Equipment Being Used:

Blu-Ray Player: Sony BDP-S360

AV Receiver: Yamaha RX-V565

Both BD Player and Receiver have DTS-HD Master Decoding.


I decided I wanted to listen to HD sound instead of the old DVD quality sound. So I bought a new Receiver. It was down in price on NewEgg so I decided to take the plunge.

I just got everything hooked up. I put in Avatar to start seeing how everything is going to work. It sounds clean, but flat. That got my attention. I am so used to seeing the DTS logo pop up on the receiver. This one doesn't seem to pop up. So I have no idea if I am streaming in Pro-Logic or DTS/DDTrue HD sound. It just says HDMI.

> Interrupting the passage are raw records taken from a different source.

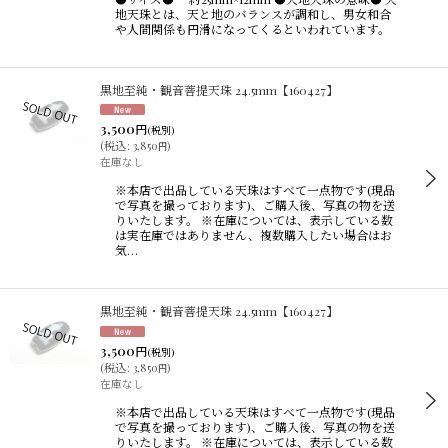
地天珠とは、天と地のバランスが調和し、男女和合
や人間関係も円滑になってくるといわれています。
黒地至純・観音菩提天珠 24.5mm【160427】
3,500
円
(税別)
(
税込
:
3,850
)
円
在庫なし
※本店で出品している天珠はすべて一点物です(現品
で写真を撮っております)、ご購入後、写真の物を送
りいたします。 ※在庫については、表示している数
は実在庫ではありません、複数購入したい場合はお
気…
黒地至純・観音菩提天珠 24.5mm【160427】
3,500
円
(税別)
(
税込
:
3,850
)
円
在庫なし
※本店で出品している天珠はすべて一点物です(現品
で写真を撮っております)、ご購入後、写真の物を送
りいたします。 ※在庫については、表示している数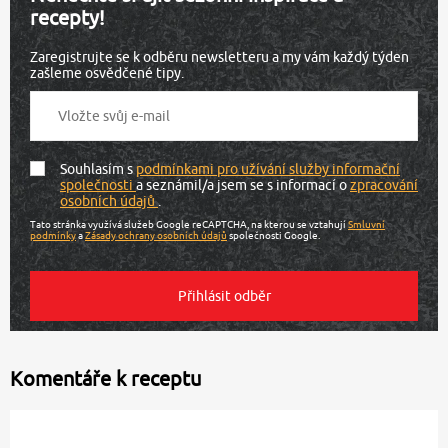
recepty!
Zaregistrujte se k odběru newsletteru a my vám každý týden
zašleme osvědčené tipy.
Souhlasím s
podmínkami pro užívání služby informační
společnosti
a seznámil/a jsem se s informací o
zpracování
osobních údajů
.
Tato stránka využívá služeb Google reCAPTCHA, na kterou se vztahují
Smluvní
podmínky
a
Zásady ochrany osobních údajů
společnosti Google.
Komentáře k receptu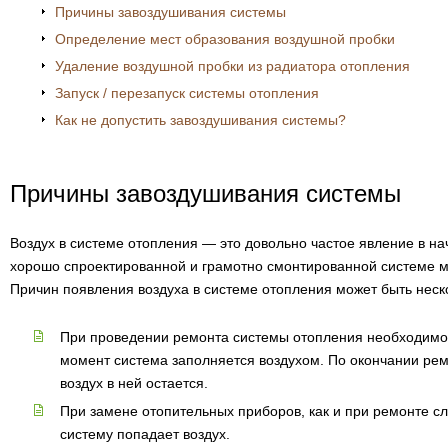
Причины завоздушивания системы
Определение мест образования воздушной пробки
Удаление воздушной пробки из радиатора отопления
Запуск / перезапуск системы отопления
Как не допустить завоздушивания системы?
Причины завоздушивания системы
Воздух в системе отопления — это довольно частое явление в на
хорошо спроектированной и грамотно смонтированной системе мо
Причин появления воздуха в системе отопления может быть неск
При проведении ремонта системы отопления необходимо сл
момент система заполняется воздухом. По окончании рем
воздух в ней остается.
При замене отопительных приборов, как и при ремонте сл
систему попадает воздух.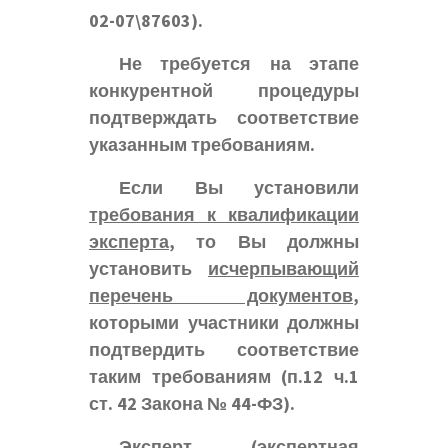
02-07\87603).
Не требуется на этапе
конкурентной процедуры
подтверждать соответствие
указанным требованиям.
Если Вы установили
требования к квалификации
эксперта
, то Вы должны
установить
исчерпывающий
перечень документов
,
которыми участники должны
подтвердить соответствие
таким требованиям (п.12 ч.1
ст. 42 Закона № 44-ФЗ).
Эксперт (экспертная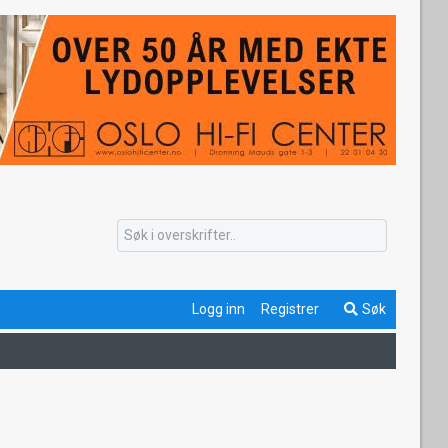
Logg inn
Registrer
Søk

When I go into the Setup on the receiver and look at the DSP Parameter section, I can only select under the "Surround" section PLIIx Movie or Neo: 6 Cinema. To me that is the first indication that there is no DTS tracking coming through my speakers.

My Audio settings on my Blu-Ray Player Look like this... Bolded means it is selected.

Audio Output Priority: HDMI

Audio (HDMI): Auto

BD Audio Setting: Mix or Direct

Audio ATT: Off

Dolby Digital: Dolby Digital opposed to Downmix PCM

DTS: DTS opposed to Downmix PCM

48kHz/96kHz PCM: 48kHz/16bit opposed to 96kHz/24bit

Audio DRC: Auto opposed to Standard/TV Mode/Wide Range

Downmix: Normal opposed to Dolby Surround.

I use an HDMI cable to from my BD-Player to my AV-Receiver. Sound Codecs sure are a lot more complicated these days. When I put in a DVD I get no audio. =/ I thought HDMI would cover all sound codecs? Does anything I have listed indicate I am doing something wrong? I really appreciate anybody taking the time to read my problem. Thank You.

- Dan


----------



## recruit (May 9, 2009)

Hi Dan and welcome to the Home Theatre Shack :T

Ref to your problem, the 2 selections below need to be set accordingly

Audio (HDMI): Auto (If this has a Bitstream setting use that or Direct)

BD Audio Setting: Mix or *Direct*


----------



## mdrake (Jan 31, 2008)

Welcome to the shack!!


----------



## DannoDTS (May 1, 2010)

Funny story. I ended up finding out about the "Direct vs. Mix" thing on this forum searching via google.


----------